MATERIAL SHOWN
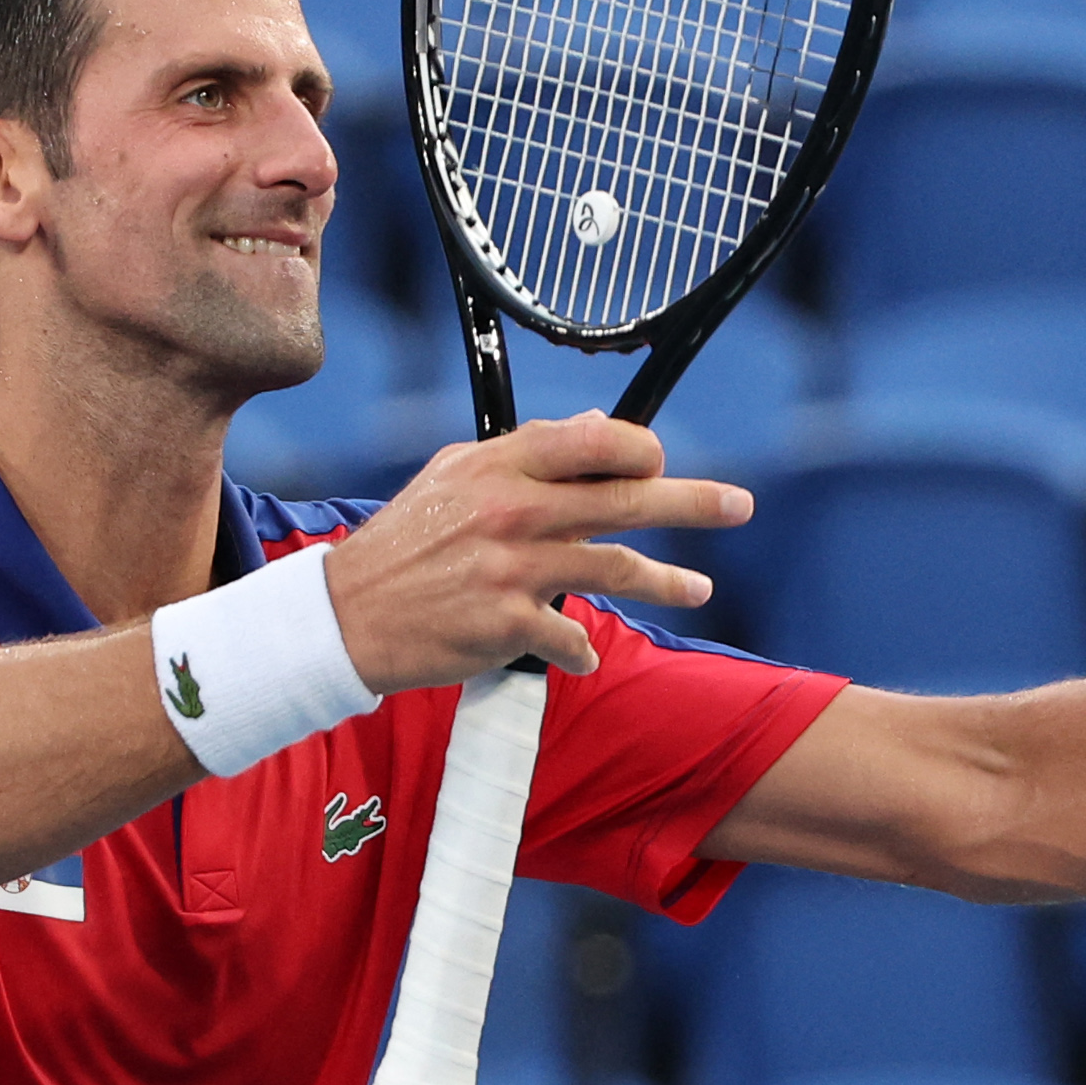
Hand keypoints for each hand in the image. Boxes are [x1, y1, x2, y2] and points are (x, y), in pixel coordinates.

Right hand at [322, 412, 753, 694]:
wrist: (345, 616)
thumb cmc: (405, 542)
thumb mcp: (453, 476)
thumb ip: (525, 453)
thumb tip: (594, 426)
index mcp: (500, 466)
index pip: (594, 441)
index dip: (639, 449)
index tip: (659, 461)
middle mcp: (512, 511)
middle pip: (626, 500)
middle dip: (693, 500)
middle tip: (740, 505)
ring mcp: (511, 570)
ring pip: (616, 568)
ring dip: (668, 582)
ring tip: (699, 589)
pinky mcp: (505, 626)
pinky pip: (570, 638)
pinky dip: (581, 652)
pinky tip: (584, 659)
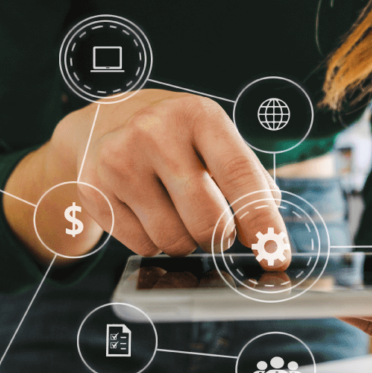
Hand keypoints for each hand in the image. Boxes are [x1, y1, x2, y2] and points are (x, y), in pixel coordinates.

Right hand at [5, 90, 287, 267]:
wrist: (104, 122)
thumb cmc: (178, 138)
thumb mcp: (216, 140)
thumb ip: (250, 182)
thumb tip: (269, 238)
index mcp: (198, 116)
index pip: (239, 176)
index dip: (262, 221)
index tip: (277, 256)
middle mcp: (155, 132)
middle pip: (207, 220)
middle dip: (221, 237)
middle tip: (220, 231)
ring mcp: (119, 161)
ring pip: (174, 240)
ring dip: (187, 241)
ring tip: (179, 212)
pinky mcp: (95, 190)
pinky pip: (143, 246)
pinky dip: (157, 242)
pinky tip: (150, 212)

PROBLEM DETAILS
The whole listing should be retyped word for word; none of its pictures belong in the copy.

EXERCISE RESULT
Hand keypoints for each hand in the image. Boxes are [x1, y1, x2, y2] and points are (x, y), in pixel coordinates.

Right hand at [322, 412, 753, 694]:
wrist: (345, 616)
thumb cmc: (405, 542)
thumb mcp: (453, 476)
thumb ip: (525, 453)
thumb tip: (594, 426)
index mcp: (500, 466)
index pip: (594, 441)
index dip: (639, 449)
index tip: (659, 461)
middle mcp: (512, 511)
middle pip: (626, 500)
middle dip: (693, 500)
middle tip: (740, 505)
ring mcp: (511, 570)
ring pip: (616, 568)
ring dip: (668, 582)
ring tip: (699, 589)
pinky mcp: (505, 626)
pinky pip: (570, 638)
pinky dip: (581, 652)
pinky tip: (584, 659)
Hand keypoints for each hand in the image. Boxes are [x1, y1, x2, y2] and points are (x, y), in pixel coordinates.

Right hand at [5, 90, 287, 267]:
wrist: (104, 122)
thumb cmc: (178, 138)
thumb mcp: (216, 140)
thumb ip: (250, 182)
thumb tip: (269, 238)
index mcp: (198, 116)
index pip: (239, 176)
index dip: (262, 221)
index tip: (277, 256)
middle mcp: (155, 132)
middle pip: (207, 220)
middle dip: (221, 237)
middle tip: (220, 231)
ring mcp: (119, 161)
ring pip: (174, 240)
ring dip: (187, 241)
ring tip: (179, 212)
pinky mcp: (95, 190)
pinky pip: (143, 246)
pinky dip: (157, 242)
pinky tip: (150, 212)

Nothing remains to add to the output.